##### SOURCE TEXT

# New Espresso Grinder



## McPhie (May 19, 2020)

Hello.

Just got my first proper espresso machine, a lovely little 2006 Gaggia Classic I managed to get fairly close to home. Gonna be posting my progress with a service along with some questions in another thread soon if anyone can bear to see the same machine again 

Now got to get myself a grinder to go with it. I currently have a Hario Mini Slim which I know is not capable for espresso. I was initially thinking I'd try and get a second hand grinder somewhere around the £200 mark. I'm pretty practical so don't mind working on things or not having a warranty.

However, I keep getting drawn to the Niche Zero. I won't be making any huge numbers of coffees, maybe 4 doubles a day, so the idea of zero retention and single dosing does appeal to me, and to get this without faffing around too much would be a big plus. Just not sure if I've lost it considering 2.5 times my initial budget and moving away from my usual 'buy second hand for a better deal' mentality.

Main thing I wanted to check was am I missing any key considerations with regards other grinders available? I've been looking some of the Mazzers that come up, as well as Eureka Mignons. Have seen the ways people get these single dose, just not sure whether I would have the patience moving forward.

Reading this you'll probably just say I've answered my own question. Think I just need to hear someone tell me it's ok before I go and rinse the credit card and that I've not missed any other obvious option 

Thanks for reading

TLDR: Tell me it's ok to spend over double my initial budget on a Niche Zero


----------



## johnealey (May 19, 2014)

reading through the below may help (sticky thread at the top of the grinder section)

https://www.coffeeforums.co.uk/topic/16160-machines-what-do-you-get-for-your-money/?do=embed

Towards the last page you may find newer models.

John


----------



## jaffro (Oct 6, 2015)

Okay let me help you...

It's okay to spend over double your initial budget on a Niche Zero

😉

Seriously though, it is a good grinder for home use. It's kitchen friendly, many like the looks of it (some don't!) grinds well (particularly for the price point).

Personally I can't really fault it. I'm glad I got one. It'll last me a lot of years as long as I treat it well!


----------



## johnealey (May 19, 2014)

##########

GOAL A -> Please switch "phylum" to "division" in the entries running from the start of the entries through the line that contains "family: Laridae", and give those lines again with nothing else changed.

##### INPUT FOR THIS TASK

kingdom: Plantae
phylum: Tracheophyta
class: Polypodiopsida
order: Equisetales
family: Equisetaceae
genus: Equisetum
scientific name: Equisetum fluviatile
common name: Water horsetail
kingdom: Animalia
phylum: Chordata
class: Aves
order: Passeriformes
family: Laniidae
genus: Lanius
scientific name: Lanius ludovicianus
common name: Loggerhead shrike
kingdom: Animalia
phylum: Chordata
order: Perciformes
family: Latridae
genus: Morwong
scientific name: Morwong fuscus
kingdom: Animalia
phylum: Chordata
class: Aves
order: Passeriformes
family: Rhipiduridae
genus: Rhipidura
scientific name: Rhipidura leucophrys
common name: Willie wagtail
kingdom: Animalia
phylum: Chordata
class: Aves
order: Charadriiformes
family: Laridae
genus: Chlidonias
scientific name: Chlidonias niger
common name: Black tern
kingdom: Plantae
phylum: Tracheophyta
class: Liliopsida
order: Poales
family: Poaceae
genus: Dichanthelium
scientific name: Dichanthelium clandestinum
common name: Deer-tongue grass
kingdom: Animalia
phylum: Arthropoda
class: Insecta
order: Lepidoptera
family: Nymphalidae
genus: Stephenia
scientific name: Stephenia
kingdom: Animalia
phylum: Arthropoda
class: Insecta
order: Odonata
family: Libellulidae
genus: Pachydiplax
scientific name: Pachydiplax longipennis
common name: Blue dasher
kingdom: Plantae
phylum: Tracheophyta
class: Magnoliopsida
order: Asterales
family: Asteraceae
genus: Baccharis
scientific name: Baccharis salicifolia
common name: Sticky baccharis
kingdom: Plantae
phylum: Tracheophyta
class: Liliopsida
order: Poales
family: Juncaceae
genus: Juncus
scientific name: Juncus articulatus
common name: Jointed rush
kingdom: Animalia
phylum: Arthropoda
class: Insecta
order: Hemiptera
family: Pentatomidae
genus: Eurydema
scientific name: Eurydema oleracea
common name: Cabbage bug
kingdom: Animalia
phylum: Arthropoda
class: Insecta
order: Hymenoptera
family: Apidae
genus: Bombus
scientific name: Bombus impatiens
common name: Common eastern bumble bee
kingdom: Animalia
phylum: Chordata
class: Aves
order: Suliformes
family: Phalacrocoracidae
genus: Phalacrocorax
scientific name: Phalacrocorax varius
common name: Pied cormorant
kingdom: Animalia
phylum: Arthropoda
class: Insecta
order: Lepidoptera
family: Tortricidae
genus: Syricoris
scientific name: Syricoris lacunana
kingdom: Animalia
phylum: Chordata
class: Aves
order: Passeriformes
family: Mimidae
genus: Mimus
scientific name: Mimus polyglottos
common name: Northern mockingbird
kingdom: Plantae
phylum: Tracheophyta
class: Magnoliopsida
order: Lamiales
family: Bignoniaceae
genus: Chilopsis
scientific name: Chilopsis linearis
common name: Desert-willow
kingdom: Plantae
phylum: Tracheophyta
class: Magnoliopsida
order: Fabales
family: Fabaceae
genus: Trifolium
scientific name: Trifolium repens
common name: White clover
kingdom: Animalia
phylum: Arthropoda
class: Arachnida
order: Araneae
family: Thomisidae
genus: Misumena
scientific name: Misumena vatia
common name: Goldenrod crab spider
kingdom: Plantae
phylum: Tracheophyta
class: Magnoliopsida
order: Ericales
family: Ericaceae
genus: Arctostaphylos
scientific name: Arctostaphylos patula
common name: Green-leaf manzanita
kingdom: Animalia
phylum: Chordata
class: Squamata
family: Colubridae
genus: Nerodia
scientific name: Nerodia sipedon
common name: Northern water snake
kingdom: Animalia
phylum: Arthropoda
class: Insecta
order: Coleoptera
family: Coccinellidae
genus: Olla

##########

GOAL B -> Print the part of the espresso grinder thread that opens with the words "reading through the" and closes with "find newer models.", copied exactly.

EXPECTED ANSWER A ->
kingdom: Plantae
division: Tracheophyta
class: Polypodiopsida
order: Equisetales
family: Equisetaceae
genus: Equisetum
scientific name: Equisetum fluviatile
common name: Water horsetail
kingdom: Animalia
division: Chordata
class: Aves
order: Passeriformes
family: Laniidae
genus: Lanius
scientific name: Lanius ludovicianus
common name: Loggerhead shrike
kingdom: Animalia
division: Chordata
order: Perciformes
family: Latridae
genus: Morwong
scientific name: Morwong fuscus
kingdom: Animalia
division: Chordata
class: Aves
order: Passeriformes
family: Rhipiduridae
genus: Rhipidura
scientific name: Rhipidura leucophrys
common name: Willie wagtail
kingdom: Animalia
division: Chordata
class: Aves
order: Charadriiformes
family: Laridae

EXPECTED ANSWER B ->
reading through the below may help (sticky thread at the top of the grinder section)

https://www.coffeeforums.co.uk/topic/16160-machines-what-do-you-get-for-your-money/?do=embed

Towards the last page you may find newer models.